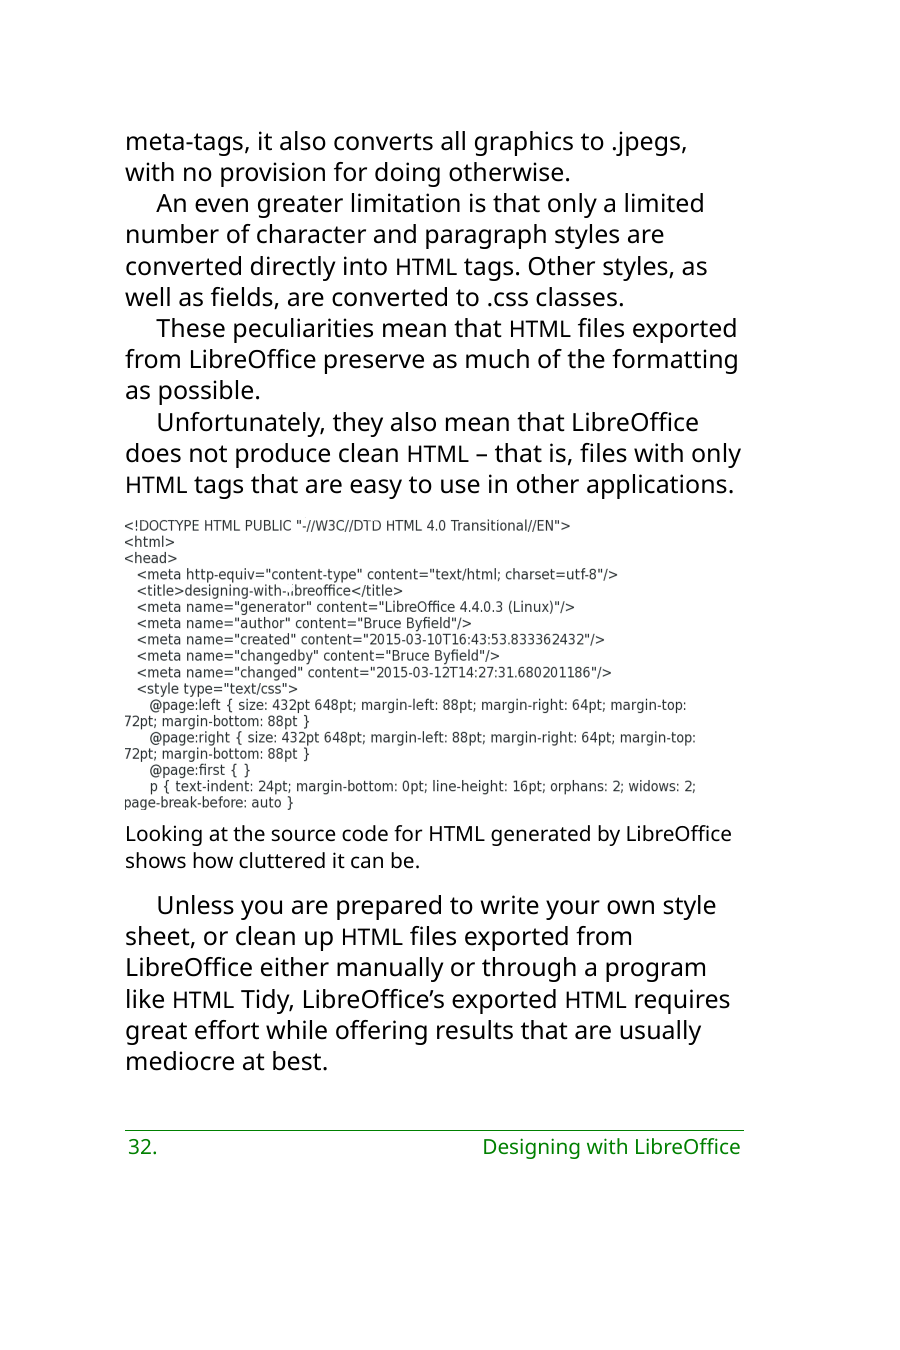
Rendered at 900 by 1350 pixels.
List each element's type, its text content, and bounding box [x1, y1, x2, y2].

picture [125, 515, 698, 810]
table_cell Looking at the source code for HTML generated by LibreOffice shows how cluttered it can be. [125, 812, 744, 874]
text meta-tags, it also converts all graphics to .jpegs, with no provision for doing otherwise. [125, 125, 744, 187]
table_header [698, 516, 744, 809]
text These peculiarities mean that HTML files exported from LibreOffice preserve as much of the formatting as possible. [125, 312, 744, 406]
text Unless you are prepared to write your own style sheet, or clean up HTML files exported from LibreOffice either manually or through a program like HTML Tidy, LibreOffice’s exported HTML requires great effort while offering results that are usually mediocre at best. [125, 889, 744, 1077]
text Unfortunately, they also mean that LibreOffice does not produce clean HTML – that is, files with only HTML tags that are easy to use in other applications. [125, 406, 744, 500]
text An even greater limitation is that only a limited number of character and paragraph styles are converted directly into HTML tags. Other styles, as well as fields, are converted to .css classes. [125, 187, 744, 312]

------------------------------------

Description of the task
Quote the lines above verbatim, leaving out the picture.

Full solution
Rendered at 900 by 1350 pixels.
List each element's type, its text content, and bounding box [x1, y1, x2, y2].

picture [125, 515, 698, 810]
table_cell Looking at the source code for HTML generated by LibreOffice shows how cluttered it can be. [125, 812, 744, 874]
text meta-tags, it also converts all graphics to .jpegs, with no provision for doing otherwise. [125, 125, 744, 187]
table_header [698, 516, 744, 809]
text These peculiarities mean that HTML files exported from LibreOffice preserve as much of the formatting as possible. [125, 312, 744, 406]
text Unless you are prepared to write your own style sheet, or clean up HTML files exported from LibreOffice either manually or through a program like HTML Tidy, LibreOffice’s exported HTML requires great effort while offering results that are usually mediocre at best. [125, 889, 744, 1077]
text Unfortunately, they also mean that LibreOffice does not produce clean HTML – that is, files with only HTML tags that are easy to use in other applications. [125, 406, 744, 500]
text An even greater limitation is that only a limited number of character and paragraph styles are converted directly into HTML tags. Other styles, as well as fields, are converted to .css classes. [125, 187, 744, 312]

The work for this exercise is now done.